It’s not news that Americans live in a new Age of Magical Thinking. The Enlightenment is seen as the start of hate speech, feelings must always overrule facts, and transubstantiation has taken on a whole new meaning. Men can become women simply by wishing it so.
Over the last several years, much ink has been spilled about whether there are similarities between cancel culture of the 21st century, particularly in Anglosphere countries, and China’s Great Proletarian Cultural Revolution. Pundits warn of the dangerous implications of cancel culture.
Both social media and real-life mobs target people who dissent, aiming to ruin their reputations and sometimes getting them fired, all while toppling statues of the Founding Fathers and looting in the name of social justice.
Contemporary events come nowhere near the scale of violence and repression associated with the Cultural Revolution. Thankfully, social ostracism and unemployment are not the same as firing squads and gulags, but they are still harmful, especially to those committed to free speech.
The ordinary American lives in an age when they witness “high-tech” lynching, to borrow a phrase coined in 1991 by then Supreme Court nominee Clarence Thomas. The core features are public smears, ridicule, along with the moralistic mob forcing victims to publicly recant their sins.

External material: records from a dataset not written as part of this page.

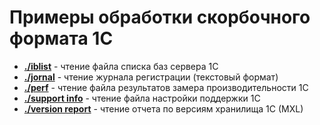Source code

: # Примеры обработки скорбочного формата 1С
- **[./iblist](./iblist)** - чтение файла списка баз сервера 1С
- **[./jornal](./jornal)** - чтение журнала регистрации (текстовый формат)
- **[./perf](./perf)** - чтение файла результатов замера производительности 1С
- **[./support info](./support%20info)** - чтение файла настройки поддержки 1С
- **[./version report](./version%20report)** - чтение отчета по версиям хранилища 1C (MXL)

Between 1949 and his death in 1976, dictator Mao Zedong directed a radical transformation of China. He grew increasingly suspicious of government apparatchiks and Chinese Communist Party intellectuals, leading him in 1966 to launch a stunning attack on the establishment in the form of a “Cultural Revolution.”
He encouraged youthful Red Guards, his shock troops, to destroy the “four olds” (old ideas, old culture, old customs, and old habits). In practice, this meant widespread beating, denunciations, and mob-instigated “trials.” Red Guards roamed the country attacking establishment elites, including government officials, managers, intellectuals, and former members of the bourgeois class. The goal was to purge the country of anyone who was insufficiently leftist.
Today, America and other Anglosphere countries are going through an admittedly more genteel cultural revolution of activists preoccupied with identity politics and cancel culture preaching the same old shibboleths. As under Mao, people suffer disproportionate consequences for small ideological heresies.
Cancel culture involves public shaming, boycotts, online harassment, and calls for removing people from positions of influence due to perceived offensive comments or behavior. It can lead to reputational damage, loss of employment opportunities and social isolation without due process. Cancelling people who disagree with you is straight out of the playbook of dictators and cults.
For example, when former NFL quarterback Drew Brees stated he could “never agree with anybody disrespecting the flag of the United States of America,” citing his grandfathers’ military service, he was accused of violating contemporary social justice dogmas. Acquiescing to the pressure less than 24 hours later, Brees issued an apology on Instagram. He soon followed up with another apology. Then his wife apologized. Any wonder why public figures spend their days walking on eggshells?
It remains to be seen where America goes next in its nascent cultural revolution. Where this trend goes and how long it lasts will ultimately depend on whether Americans stand up for their convictions or cave before online mobs. Maybe nothing permanent will come of it, despite the best efforts of today’s Red Guards. It may well turn out that the worst harm from legitimization of censorship and cancel culture may befall those on the right or the left who wield these weapons.
We would do well to remember the words of John Stuart Mill:
“He who knows only his side of the case (argument) knows little of that. His reasons may be good, and no one may have been able to refute them. But if he is equally unable to refute the reasons on the opposite side, if he does not so much as know what they are, he has no grounds for preferring either opinion”.